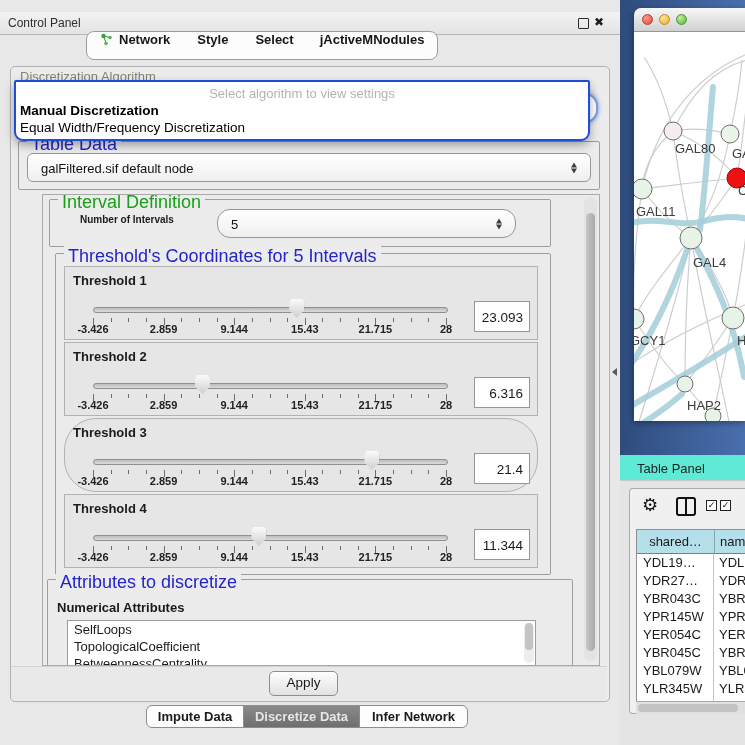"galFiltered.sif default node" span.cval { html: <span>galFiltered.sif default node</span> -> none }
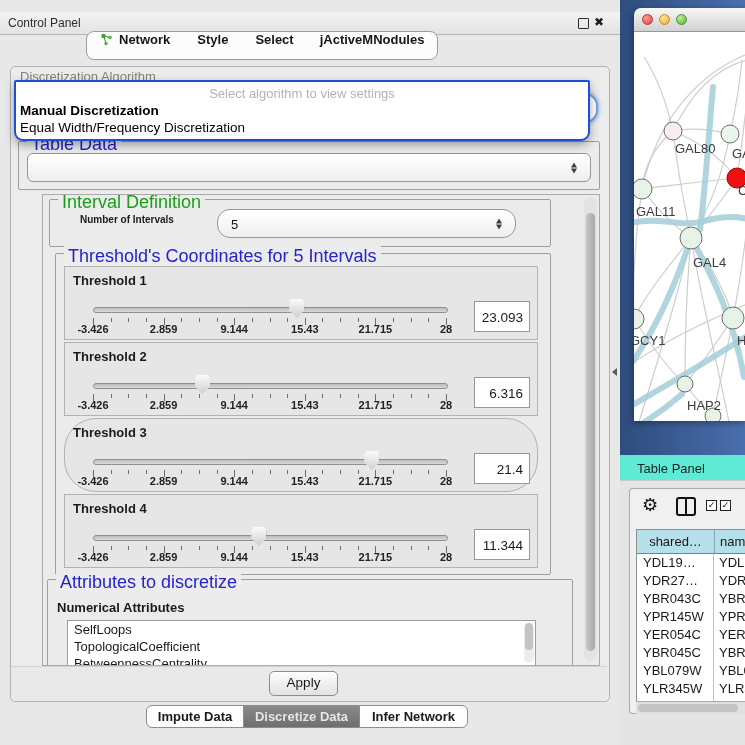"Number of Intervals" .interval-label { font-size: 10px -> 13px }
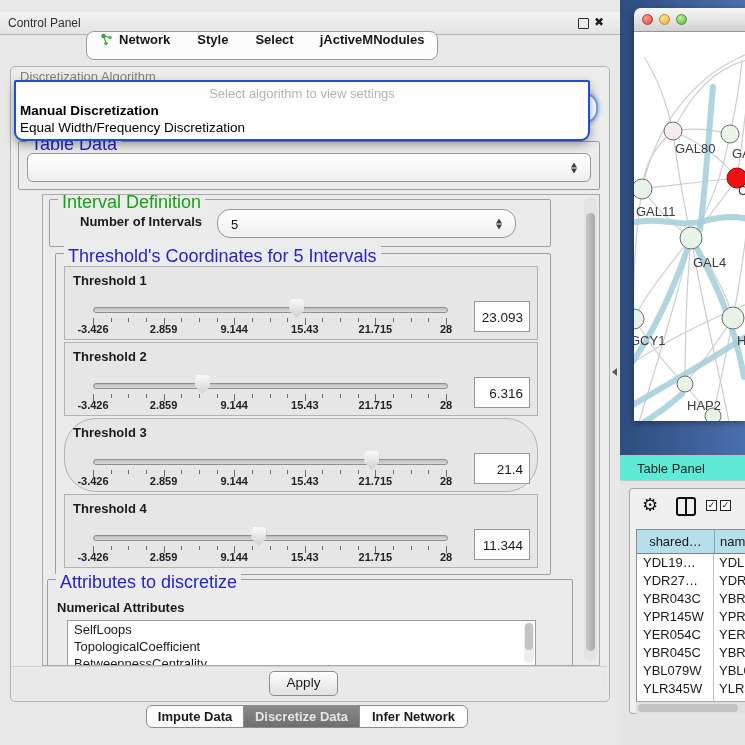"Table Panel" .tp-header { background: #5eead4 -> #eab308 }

...

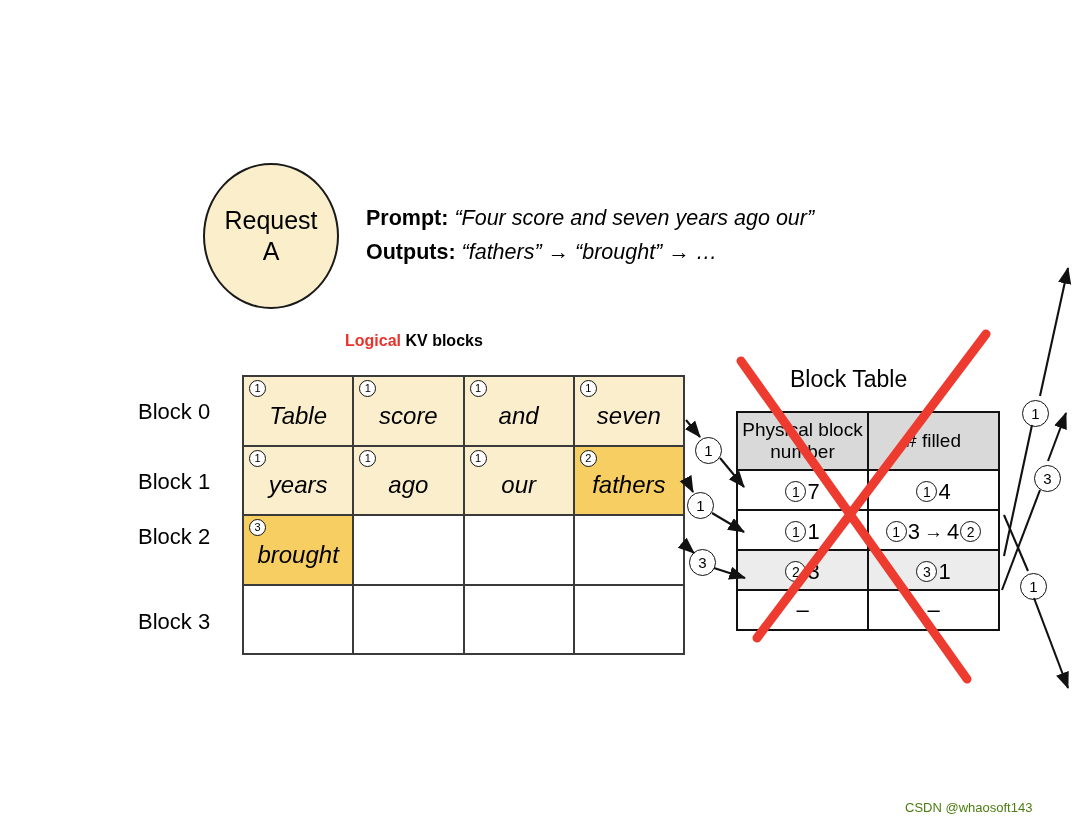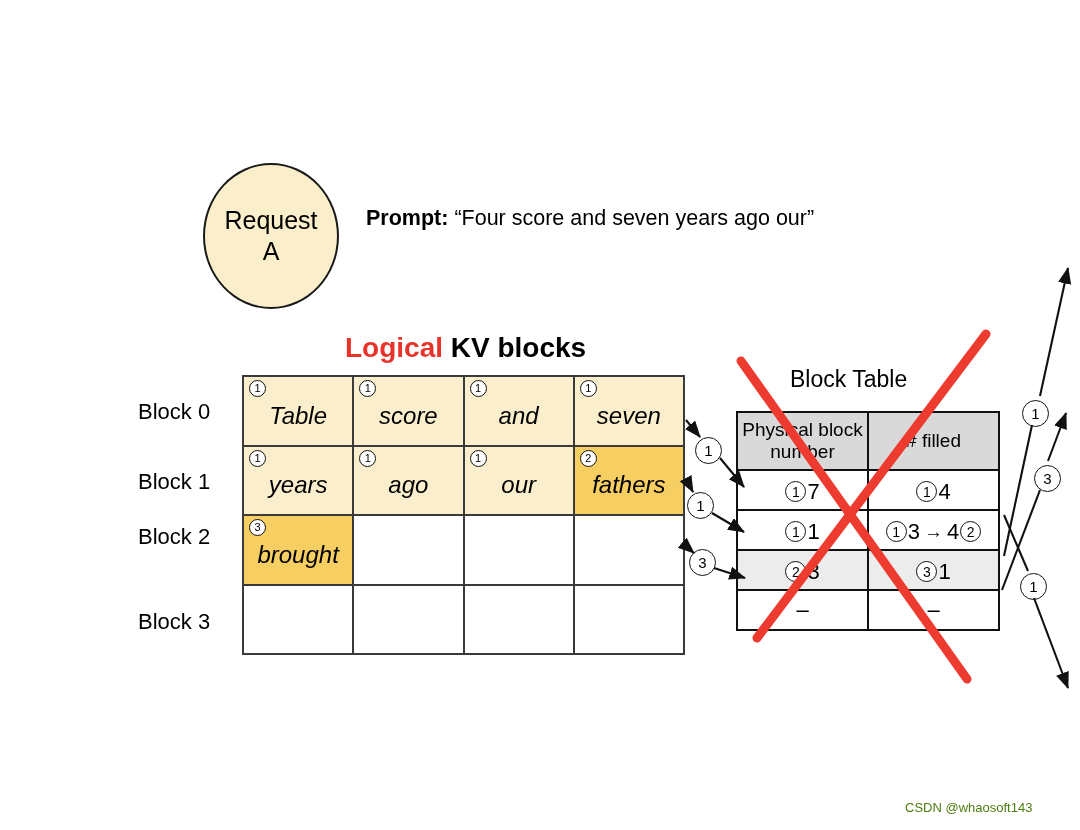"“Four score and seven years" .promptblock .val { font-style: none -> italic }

--

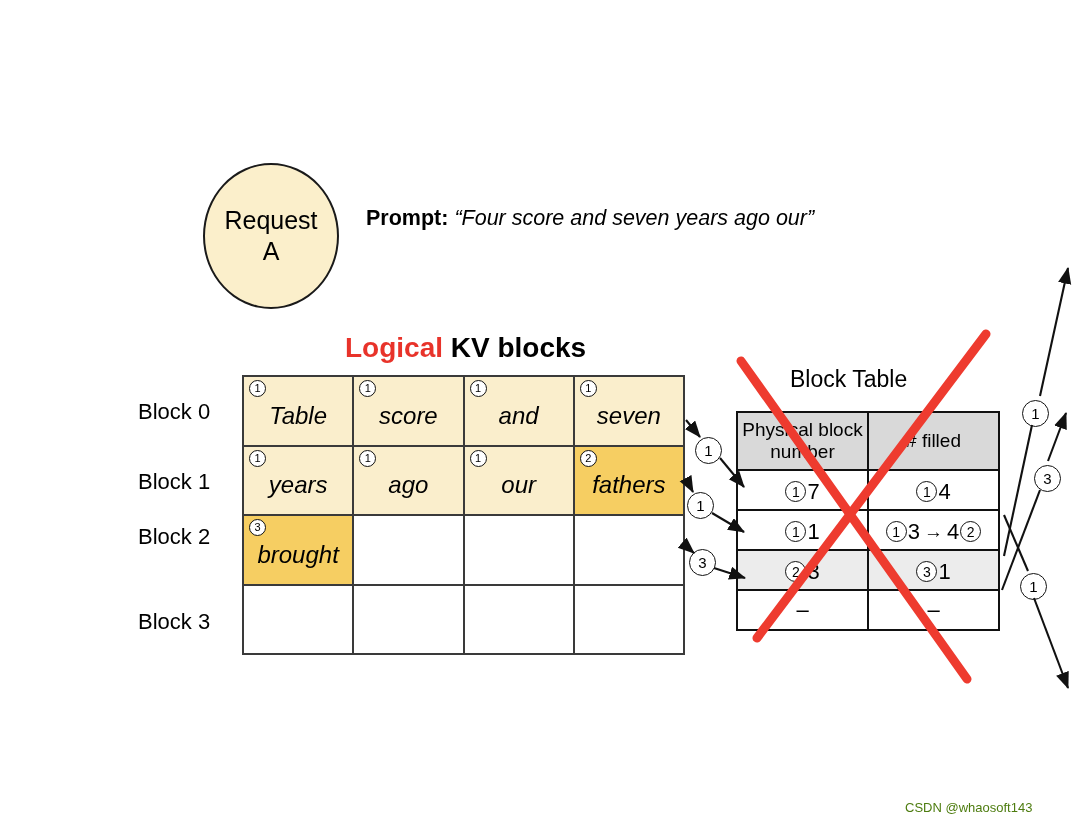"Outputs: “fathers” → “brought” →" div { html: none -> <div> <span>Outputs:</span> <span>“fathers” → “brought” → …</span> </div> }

# [WHAT THE EXERCISE ASKS]
Copy out the listing above from the line containing "html: <span>galFiltered.sif default" to the line containing "background: #5eead4 ->", both included, exactly as written and minus the images.

# [ANSWER TO THIS PROBLEM]
"galFiltered.sif default node" span.cval { html: <span>galFiltered.sif default node</span> -> none }
"Number of Intervals" .interval-label { font-size: 10px -> 13px }
"Table Panel" .tp-header { background: #5eead4 -> #eab308 }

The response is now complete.